All local authorities in Wales should aim to have a children's services department to look out for vulnerable young people, say pressure groups and senior education figures.
Under the Children Act 2004, local authorities in England are required to put in place a director of children's services to be directly accountable for education and social services relating to children.
The next few years will see an extensive reconfiguration of services, with education, health, youth justice, social care, youth work and others joining forces.
Welsh councils will not be required to merge education and children's social services under one roof, but every local authority, NHS trust and health board will be required to have a lead director and lead elected member responsible for overseeing joint working arrangements for children's services.
Although they have no obligation to do so under the Act, five councils in Wales have already set up children's services departments and calls are now being made for all local authorities to follow their lead.
Terry Garner, strategic director for children and young people at Wrexham council, where three children's departments have been brought together, said the ethos was to put child and family first.

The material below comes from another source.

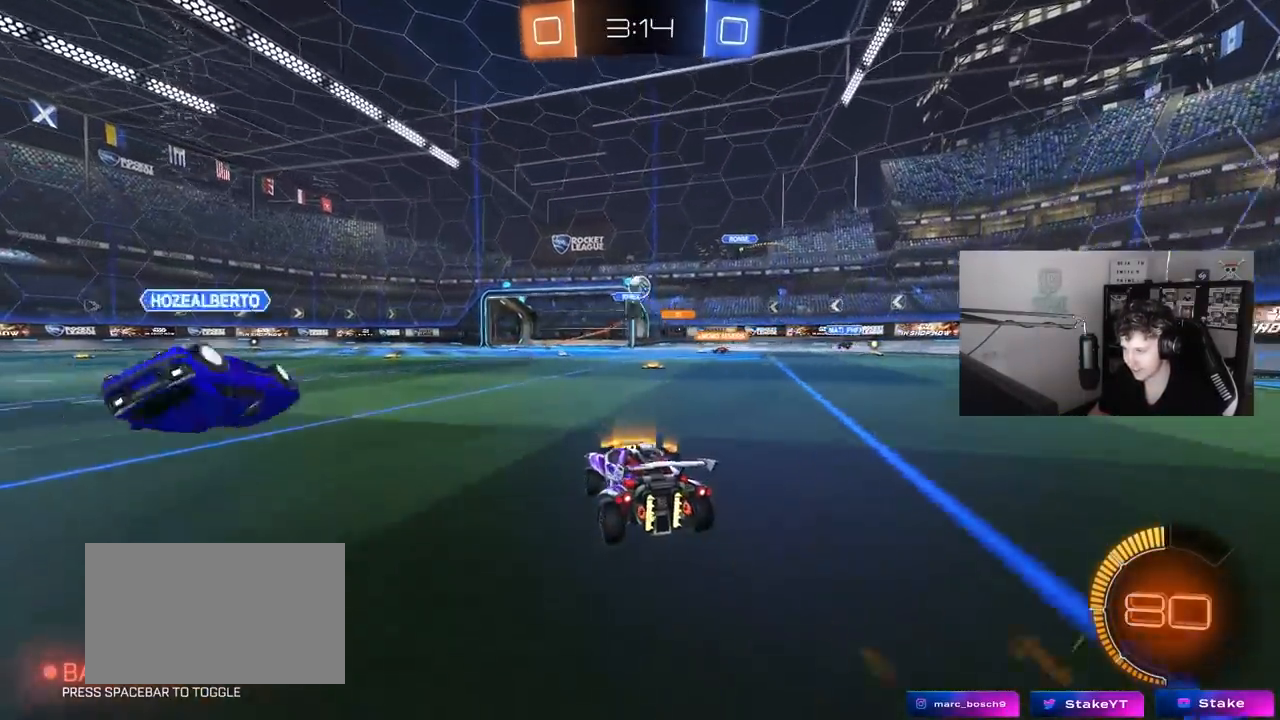
{"keys": ["d", "s"], "mouse": [], "mouse_move": "still", "events": [[50, "a", "down"], [83, "mouse_left", "down"], [183, "a", "up"], [233, "mouse_right", "down"], [233, "w", "up"], [283, "s", "down"], [333, "d", "down"], [467, "mouse_left", "up"], [467, "mouse_right", "up"]]}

"We have decided on a single approach to children's issues and it's about making sure that our services suit them, rather than the other way around,"
Sioned Bowen, adviser to the Association of Directors of Education in Wales, hoped all councils would aspire to having services under one roof. A group has been set up, of which the directors of the five authorities with children's departments are members, to provide guidance for collaboration.
"The Association's view is that education is key to driving the children's services agenda," she said.
Janet Ryder, Plaid Cymru's education spokesman, said: "Local authorities are in limbo. Many may want to go down this route but are not being given any guidance. The needs of young people cross both departments. You can't separate children's personal lives and their educational lives."
Some councils in Wales are still working on plans to have a lead director and lead elected member for children's services in place. The Assembly government says it will be issuing guidance in May.
A spokeswoman said it plans to introduce a single strategic "children and young people's plan" from 2008, over three years.
Deborah Jones, director of Voices from Care Cymru, said a one-stop shop would make life easier for looked-after children and those trying to help them. "It can be fraught when you are constantly being bounced back and forth between different departments."